Today concludes the week-long celebration of my 51st birthday and I savored every memory created! Based on all of the birthday wishes received (including from my pest control guy and a really touching note from my… mortgage loan officer, lol ), there is no mistaking that others agree how extraordinary I am. That’s important to mention. Not for reasons of vanity, but because there were many seasons of my life in which I saw myself as a useless blip on a screen. I simply took up space, unaware of my own gifts and graces. More than half my life was spent living this lie. I left it behind in my forties, once I finally realized that what other people thought of me was none of my business.

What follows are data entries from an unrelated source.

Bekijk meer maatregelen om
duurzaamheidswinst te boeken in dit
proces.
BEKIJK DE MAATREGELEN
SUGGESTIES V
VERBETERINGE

Although I was initially disappointed because my original plans fell through, this week brought new experiences that I would not trade for anything. Normally I have a three-day sweat fest in Sedona with kindred spirits. (Although last year we were sidetracked for one of those days because they felt a binge of Game of Thrones was in order since I’d never seen it). I make it a point to selfishly focus on myself and becoming one with nature, enjoying not only family but friends that became family. As I’ve grown in wisdom, I’ve come to realize the most important gift is quality time with those I love ( I never pass up presents of any kind, however).
As a woman and mother, I appreciated the noticeable effort and many sacrifices made to ensure my vacation was extra-special (and so was I) by the men in my life. Tonight my last celebration will take place at Home Base where I will attend my first “Spoken Word” event. Having a new appreciation of words and the power behind them, I was intrigued when I first experienced a small taste of this event on the 1997 romantic drama, Love Jones! My heart literally skipped a beat when I received the Eventbrite surprise invite from my A-MAZ-ING “he”. It’s extra special to receive a gift you want, rather than receiving a gift someone wants you to have simply so they can experience it.

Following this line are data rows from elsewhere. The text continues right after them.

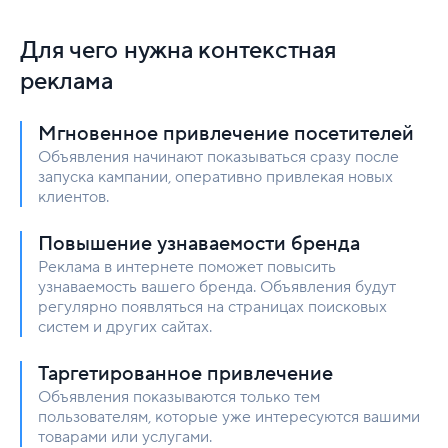
Для чего нужна контекстная
реклама
Мгновенное привлечение посетителей
Объявления начинают показываться сразу после
запуска кампании, оперативно привлекая новых
клиентов.
Повышение узнаваемости бренда
Реклама в интернете поможет повысить
узнаваемость вашего бренда. Объявления будут
регулярно появляться на страницах поисковых
систем и других сайтах.
Таргетированное привлечение
Объявления показываются только тем
пользователям, которые уже интересуются вашими
товарами или услугами.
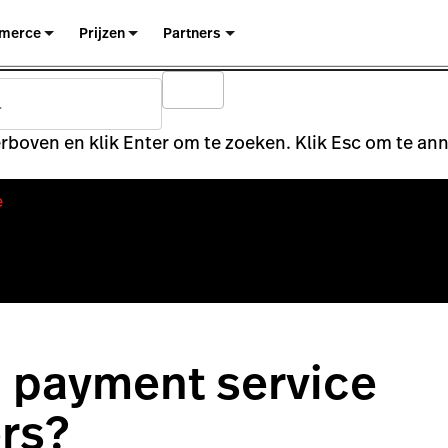
merce
Prijzen
Partners
rboven en klik Enter om te zoeken. Klik Esc om te an
e
n payment service
rs?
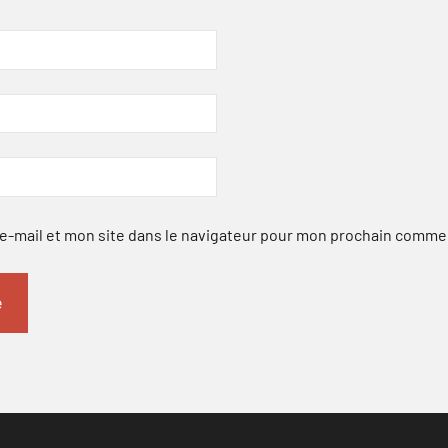
-mail et mon site dans le navigateur pour mon prochain comme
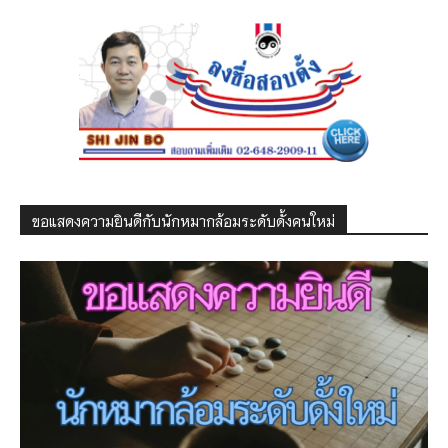
ขอแสดงความยินดีกับนักหมากล้อมระดับดั้งคนใหม่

The last three days were spent at the Origami Owl Annual Convention. I have dabbled as a Designer for over four years, oddly just for the emotional benefit. My sons have always called me the Alpha Dog (and I can’t deny it) so the opportunity to bond with others while creating personal stories inside of lockets was an unexpected high. This year, the introduction of the Always With You Pendant is right on time for me! My mom passed last year. It was extra emotional as I was part of her home hospice team, obligated to keep her as comfortable as possible but required to be strong enough to watch her deteriorate. She stubbornly held out for an extended period of time with each foot firmly planted simultaneously in two worlds. I was in the room when the tug of war ended and she decided to be with her family on the other side. I’d never seen anyone die before except in a movie, and have never lost anyone with such a significant role in my life. I’m currently on a rocky path (which I’m pretty sure contributes to missing her even more right now) never previously experienced and wish she were here to just “listen”. I say listen because her advice always sucked, lol. It’s funny how you appreciate small annoyances once they are no longer available. What I wouldn’t give to just have her here to listen and give me bad advice all over again. I’m excited that this pendant will allow me to have her with me always. I don’t have ashes to add (an option), but I will decide between her favorite perfume and a handwritten love note. Maybe even combine the two!

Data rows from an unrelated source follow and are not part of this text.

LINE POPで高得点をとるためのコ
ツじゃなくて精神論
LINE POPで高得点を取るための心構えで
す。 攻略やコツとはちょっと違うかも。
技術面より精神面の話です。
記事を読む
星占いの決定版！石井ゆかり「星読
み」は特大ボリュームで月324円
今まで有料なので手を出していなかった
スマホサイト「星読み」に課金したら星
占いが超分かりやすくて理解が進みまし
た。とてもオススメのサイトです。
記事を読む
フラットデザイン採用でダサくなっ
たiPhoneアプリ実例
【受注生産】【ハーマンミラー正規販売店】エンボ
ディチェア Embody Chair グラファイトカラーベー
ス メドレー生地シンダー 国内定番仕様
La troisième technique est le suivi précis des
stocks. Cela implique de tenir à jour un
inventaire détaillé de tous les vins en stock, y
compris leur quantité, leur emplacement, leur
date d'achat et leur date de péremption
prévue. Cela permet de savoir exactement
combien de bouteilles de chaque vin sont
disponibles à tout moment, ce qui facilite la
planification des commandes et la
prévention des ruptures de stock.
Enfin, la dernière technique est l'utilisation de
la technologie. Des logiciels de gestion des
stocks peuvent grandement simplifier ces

The night of my actual birthday was spent with the most important men in my life at House of Comedy laughing so hard I cried, literally, at the dynamic Sam Jay from Los Angeles! I love to laugh, and when I do it can be heard on the mountains near and far, according to my son who finds it very annoying. That only encourages me to do it more often, but don’t let him know that. It was truly the end of a perfect day.
July 11th found me dining at the very romantic and classy Italian restaurant in Sedona, Dahl and Diluca! I don’t remember the last time I have been treated to such a fine restaurant, if ever! I was worried a little of my natural ghetto-ness might creep out unexpectedly (just keeping it real, lol), but I made it through without embarrassing my date! The meal was unbelievable, and the weight gain was worth the Smartpoints spent, just in case you’re wondering. Double yum!
The morning of July 11th was spent in Sedona on a city tour! Although I visit each year to hike, I’d never experienced the sites of the city and wasn’t disappointed! The views of the Red Rocks are fabulous, and you can instantly feel a sense of peace when entering the city limits. Sedona is also where I have my annual birthday drink of choice, the Prickly Pear Margarita at the Javelina Cantina! It’s worth the drive!
Tomorrow it’s back to work and life as I know it. For the rest of today (and forever), however, I will continue to savor the memories created in the week of my 51st birthday! I don’t know that I’ve ever been happier than I’ve been this week.